Tuberculosis is transmitted primarily through tiny airborne droplets (called droplet nuclei!). These can remain in the air for several hours after someone sneezes or coughs them out. Typically you need about 8 hours with an actively infected person to become infected yourself. An open case of TB will infect 12-15 people per year.
TB lives mainly in the lungs. The primary infection will form a necrosing granuloma, which is frequently described as "cheesy" in appearance.
TB evades the immune system by forcing the cells that would normally kill it to increase their pH's. This allows the TB to keep living inside the body. Once infected, a person will stay infected for years, sometimes even for life. 90% of people will never show symptoms. The only evidence is a positive test.
Risk of TB is 10% for a normal healthy person over their lifetime. However, if a person has HIV, this risk increases to 10% per year!
Without treatment, after 5 years, 50% of people with TB will die, 25% will be self cured, and 25% will remain ill with chronic, infectious TB.
The most common symptoms of TB are coughs that persist for over 3 weeks, sputum production, and unexplained weight less. It will show up on x-rays as a blob in the lung called the Ghon focus, or in apical scarring.

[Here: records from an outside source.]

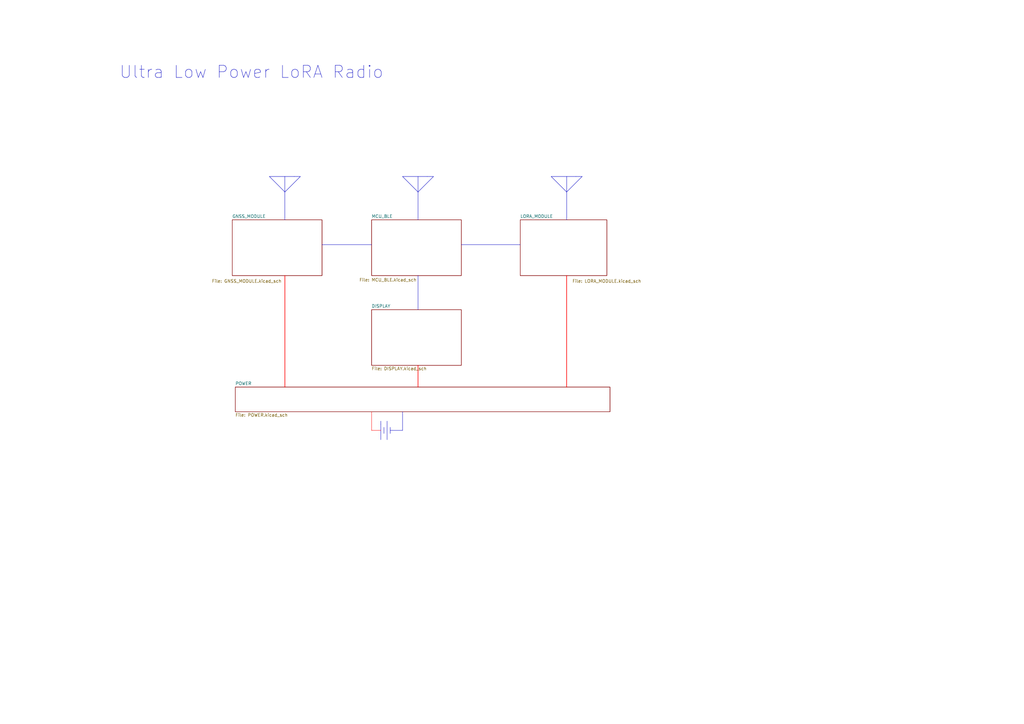
<source format=kicad_sch>
(kicad_sch
	(version 20231120)
	(generator "eeschema")
	(generator_version "8.0")
	(uuid "fff85bc4-e8ec-4b5d-b2e2-83ecb397a864")
	(paper "A3")
	(title_block
		(title "LoRa Meshtastic Radio")
		(date "2024-02-26")
		(rev "Proto")
	)
	(lib_symbols)
	(polyline
		(pts
			(xy 232.41 72.39) (xy 232.41 78.74)
		)
		(stroke
			(width 0)
			(type default)
		)
		(uuid "014174e1-9190-4ba3-a3bb-614078940417")
	)
	(polyline
		(pts
			(xy 110.49 72.39) (xy 120.65 72.39)
		)
		(stroke
			(width 0)
			(type default)
		)
		(uuid "03043016-c12c-4d17-a0fd-85698a874b7c")
	)
	(polyline
		(pts
			(xy 158.75 180.34) (xy 158.75 172.72)
		)
		(stroke
			(width 0)
			(type default)
		)
		(uuid "0e08e993-0c3e-4395-9000-cd4ee236991d")
	)
	(polyline
		(pts
			(xy 116.84 72.39) (xy 116.84 78.74)
		)
		(stroke
			(width 0)
			(type default)
		)
		(uuid "1d9368dc-8cff-42aa-944d-1d1714ea0a72")
	)
	(polyline
		(pts
			(xy 152.4 168.91) (xy 152.4 176.53)
		)
		(stroke
			(width 0)
			(type default)
			(color 255 0 0 1)
		)
		(uuid "23f46450-9887-4bca-89b7-e1d4a926418e")
	)
	(polyline
		(pts
			(xy 160.02 177.8) (xy 160.02 175.26)
		)
		(stroke
			(width 0)
			(type default)
		)
		(uuid "425e1d14-84a8-4fb6-bc9a-9434b520c259")
	)
	(polyline
		(pts
			(xy 189.23 100.33) (xy 213.36 100.33)
		)
		(stroke
			(width 0)
			(type default)
		)
		(uuid "52dbe141-2e2a-471c-8fdc-cd40c295bb2f")
	)
	(polyline
		(pts
			(xy 120.65 72.39) (xy 123.19 72.39)
		)
		(stroke
			(width 0)
			(type default)
		)
		(uuid "6a922154-f3c1-4c2a-80fb-4e443f878b86")
	)
	(polyline
		(pts
			(xy 110.49 72.39) (xy 116.84 78.74)
		)
		(stroke
			(width 0)
			(type default)
		)
		(uuid "6b2d5aca-e517-45bd-91df-798f95221233")
	)
	(polyline
		(pts
			(xy 232.41 78.74) (xy 232.41 90.17)
		)
		(stroke
			(width 0)
			(type default)
		)
		(uuid "6c225f9e-6a9e-4f70-8b45-07796b82a0f0")
	)
	(polyline
		(pts
			(xy 171.45 78.74) (xy 171.45 90.17)
		)
		(stroke
			(width 0)
			(type default)
		)
		(uuid "6d254d96-70ba-4ec1-a543-76166b813f29")
	)
	(polyline
		(pts
			(xy 156.21 180.34) (xy 156.21 173.99)
		)
		(stroke
			(width 0)
			(type default)
		)
		(uuid "6f660709-68d1-493c-98e9-f583c69b2e78")
	)
	(polyline
		(pts
			(xy 171.45 149.86) (xy 171.45 158.75)
		)
		(stroke
			(width 0.254)
			(type default)
			(color 255 0 0 1)
		)
		(uuid "775181f5-dbb9-4923-a551-93cf344ddbfa")
	)
	(polyline
		(pts
			(xy 156.21 173.99) (xy 156.21 172.72)
		)
		(stroke
			(width 0)
			(type default)
		)
		(uuid "78a9c798-2146-42b2-af1d-4302ee1d3d68")
	)
	(polyline
		(pts
			(xy 157.48 177.8) (xy 157.48 175.26)
		)
		(stroke
			(width 0)
			(type default)
		)
		(uuid "803dc3d3-5f2c-480a-a4ed-7c5074e30e39")
	)
	(polyline
		(pts
			(xy 116.84 78.74) (xy 123.19 72.39)
		)
		(stroke
			(width 0)
			(type default)
		)
		(uuid "8143d801-359c-4364-9c57-6b2b3c33b103")
	)
	(polyline
		(pts
			(xy 116.84 78.74) (xy 116.84 90.17)
		)
		(stroke
			(width 0)
			(type default)
		)
		(uuid "8336c5f7-2ee1-48cb-bd31-9ad99bc5626c")
	)
	(polyline
		(pts
			(xy 132.08 100.33) (xy 152.4 100.33)
		)
		(stroke
			(width 0)
			(type default)
		)
		(uuid "85066136-9496-43a1-b1bb-0038225665f8")
	)
	(polyline
		(pts
			(xy 171.45 113.03) (xy 171.45 127)
		)
		(stroke
			(width 0)
			(type default)
		)
		(uuid "8e85b539-a997-498d-85e0-538055531962")
	)
	(polyline
		(pts
			(xy 171.45 78.74) (xy 177.8 72.39)
		)
		(stroke
			(width 0)
			(type default)
		)
		(uuid "994086aa-b8df-4e26-809a-3db23ba91da9")
	)
	(polyline
		(pts
			(xy 152.4 176.53) (xy 156.21 176.53)
		)
		(stroke
			(width 0)
			(type default)
			(color 255 0 0 1)
		)
		(uuid "9f2ee044-0f25-403a-bae7-9fcdccef8648")
	)
	(polyline
		(pts
			(xy 116.84 113.03) (xy 116.84 158.75)
		)
		(stroke
			(width 0.254)
			(type default)
			(color 255 0 0 1)
		)
		(uuid "a54000a0-819a-4820-97e8-0fce1d7b05d1")
	)
	(polyline
		(pts
			(xy 165.1 72.39) (xy 175.26 72.39)
		)
		(stroke
			(width 0)
			(type default)
		)
		(uuid "acfce428-85b3-4798-b4c2-b84a1560b09f")
	)
	(polyline
		(pts
			(xy 236.22 72.39) (xy 238.76 72.39)
		)
		(stroke
			(width 0)
			(type default)
		)
		(uuid "b958878f-e9e9-4272-b34e-fdacac75994d")
	)
	(polyline
		(pts
			(xy 171.45 72.39) (xy 171.45 78.74)
		)
		(stroke
			(width 0)
			(type default)
		)
		(uuid "be9467a7-7a3a-47a8-9e28-a993f070b164")
	)
	(polyline
		(pts
			(xy 232.41 78.74) (xy 238.76 72.39)
		)
		(stroke
			(width 0)
			(type default)
		)
		(uuid "c084261e-f1be-43dd-81d8-4982648deb2e")
	)
	(polyline
		(pts
			(xy 160.02 176.53) (xy 165.1 176.53)
		)
		(stroke
			(width 0)
			(type default)
		)
		(uuid "ce26c7a3-49b9-4cad-9883-a93ac0dc4ea7")
	)
	(polyline
		(pts
			(xy 165.1 72.39) (xy 171.45 78.74)
		)
		(stroke
			(width 0)
			(type default)
		)
		(uuid "d67a0e5c-1d00-4561-8edd-ce8653d99918")
	)
	(polyline
		(pts
			(xy 226.06 72.39) (xy 232.41 78.74)
		)
		(stroke
			(width 0)
			(type default)
		)
		(uuid "e61cb73d-70d8-4d97-8bf6-ed97f41dd817")
	)
	(polyline
		(pts
			(xy 175.26 72.39) (xy 177.8 72.39)
		)
		(stroke
			(width 0)
			(type default)
		)
		(uuid "e6d68f68-d815-4a33-8b5b-157c571e8a2b")
	)
	(polyline
		(pts
			(xy 226.06 72.39) (xy 236.22 72.39)
		)
		(stroke
			(width 0)
			(type default)
		)
		(uuid "f4d4f7b1-cd33-45c9-bf04-a50db40e9f33")
	)
	(polyline
		(pts
			(xy 165.1 168.91) (xy 165.1 176.53)
		)
		(stroke
			(width 0)
			(type default)
		)
		(uuid "fb4266d2-028f-4c1a-883b-61e0fab60aa8")
	)
	(polyline
		(pts
			(xy 232.41 113.03) (xy 232.41 158.75)
		)
		(stroke
			(width 0.254)
			(type default)
			(color 255 0 0 1)
		)
		(uuid "ff6d5aa6-1fe0-4899-8ee9-72fb493dcbd0")
	)
	(text "Ultra Low Power LoRA Radio"
		(exclude_from_sim no)
		(at 103.124 29.718 0)
		(effects
			(font
				(size 5 5)
			)
		)
		(uuid "9dc790b9-d0f2-4142-acef-d25a6d1f7d9b")
	)
	(sheet
		(at 152.4 90.17)
		(size 36.83 22.86)
		(stroke
			(width 0.1524)
			(type solid)
		)
		(fill
			(color 0 0 0 0.0000)
		)
		(uuid "1838aebe-0d84-4135-8262-b1b58cfdb077")
		(property "Sheetname" "MCU_BLE"
			(at 152.4 89.4584 0)
			(effects
				(font
					(size 1.27 1.27)
				)
				(justify left bottom)
			)
		)
		(property "Sheetfile" "MCU_BLE.kicad_sch"
			(at 147.32 114.046 0)
			(effects
				(font
					(size 1.27 1.27)
				)
				(justify left top)
			)
		)
		(instances
			(project "lora_radio_lp"
				(path "/fff85bc4-e8ec-4b5d-b2e2-83ecb397a864"
					(page "2")
				)
			)
		)
	)
	(sheet
		(at 96.52 158.75)
		(size 153.67 10.16)
		(fields_autoplaced yes)
		(stroke
			(width 0.1524)
			(type solid)
		)
		(fill
			(color 0 0 0 0.0000)
		)
		(uuid "3576270e-fb44-43d0-92fe-e1b52947b89d")
		(property "Sheetname" "POWER"
			(at 96.52 158.0384 0)
			(effects
				(font
					(size 1.27 1.27)
				)
				(justify left bottom)
			)
		)
		(property "Sheetfile" "POWER.kicad_sch"
			(at 96.52 169.4946 0)
			(effects
				(font
					(size 1.27 1.27)
				)
				(justify left top)
			)
		)
		(instances
			(project "lora_radio_lp"
				(path "/fff85bc4-e8ec-4b5d-b2e2-83ecb397a864"
					(page "6")
				)
			)
		)
	)
	(sheet
		(at 95.25 90.17)
		(size 36.83 22.86)
		(stroke
			(width 0.1524)
			(type solid)
		)
		(fill
			(color 0 0 0 0.0000)
		)
		(uuid "43b1fc22-b706-4706-a6f5-d4b7f0f9014a")
		(property "Sheetname" "GNSS_MODULE"
			(at 95.25 89.4584 0)
			(effects
				(font
					(size 1.27 1.27)
				)
				(justify left bottom)
			)
		)
		(property "Sheetfile" "GNSS_MODULE.kicad_sch"
			(at 86.868 114.554 0)
			(effects
				(font
					(size 1.27 1.27)
				)
				(justify left top)
			)
		)
		(instances
			(project "lora_radio_lp"
				(path "/fff85bc4-e8ec-4b5d-b2e2-83ecb397a864"
					(page "4")
				)
			)
		)
	)
	(sheet
		(at 213.36 90.17)
		(size 35.56 22.86)
		(stroke
			(width 0.1524)
			(type solid)
		)
		(fill
			(color 0 0 0 0.0000)
		)
		(uuid "58c3d426-d3ca-4263-a439-0e9101a026f3")
		(property "Sheetname" "LORA_MODULE"
			(at 213.36 89.4584 0)
			(effects
				(font
					(size 1.27 1.27)
				)
				(justify left bottom)
			)
		)
		(property "Sheetfile" "LORA_MODULE.kicad_sch"
			(at 234.696 114.554 0)
			(effects
				(font
					(size 1.27 1.27)
				)
				(justify left top)
			)
		)
		(instances
			(project "lora_radio_lp"
				(path "/fff85bc4-e8ec-4b5d-b2e2-83ecb397a864"
					(page "3")
				)
			)
		)
	)
	(sheet
		(at 152.4 127)
		(size 36.83 22.86)
		(fields_autoplaced yes)
		(stroke
			(width 0.1524)
			(type solid)
		)
		(fill
			(color 0 0 0 0.0000)
		)
		(uuid "ff8a0b6a-79a8-4d32-a0ba-a0b5d7bd7ce3")
		(property "Sheetname" "DISPLAY"
			(at 152.4 126.2884 0)
			(effects
				(font
					(size 1.27 1.27)
				)
				(justify left bottom)
			)
		)
		(property "Sheetfile" "DISPLAY.kicad_sch"
			(at 152.4 150.4446 0)
			(effects
				(font
					(size 1.27 1.27)
				)
				(justify left top)
			)
		)
		(instances
			(project "lora_radio_lp"
				(path "/fff85bc4-e8ec-4b5d-b2e2-83ecb397a864"
					(page "5")
				)
			)
		)
	)
	(sheet_instances
		(path "/"
			(page "1")
		)
	)
)

</source>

Photo Credit: wikipedia.org
Skin tests are the most common way to test for TB. Since the bacterium grows so slowly, several days are required to allow the arm to swell to its full extent. A generation of TB will grow in 12-24 hours - typically bacteria have a generation of 20 minutes! A full culture in the lab takes about 6 weeks. Healthy people need to swell over 15mm to be considered positive, Children over 10mm, and people with HIV only 5mm.
TB is also having a problem because it's becoming drug resistant. For this reason, treatment must be given every day for a very long period of time. If any time is skipped, the risk of the bacterium mutating more and becoming more drug resistant is high. For this reason, many people are needed to help monitor TB drug administration.
There are about 9 million new cases of TB a year, and 1.8 million fail to get treatment of any sort. 50-70% of people with untreated TB will die from the disease. 98% of deaths are in low and mid income countries. TB is the leading cause of death amongst people with HIV.
People are trying to prevent TB spread through the use of directly observed therapy, to make sure that people take all of their drugs on time every day. What really needs to happen is people need to train in HIV treatment AND TB treatment, as both diseases often happen simultaneously.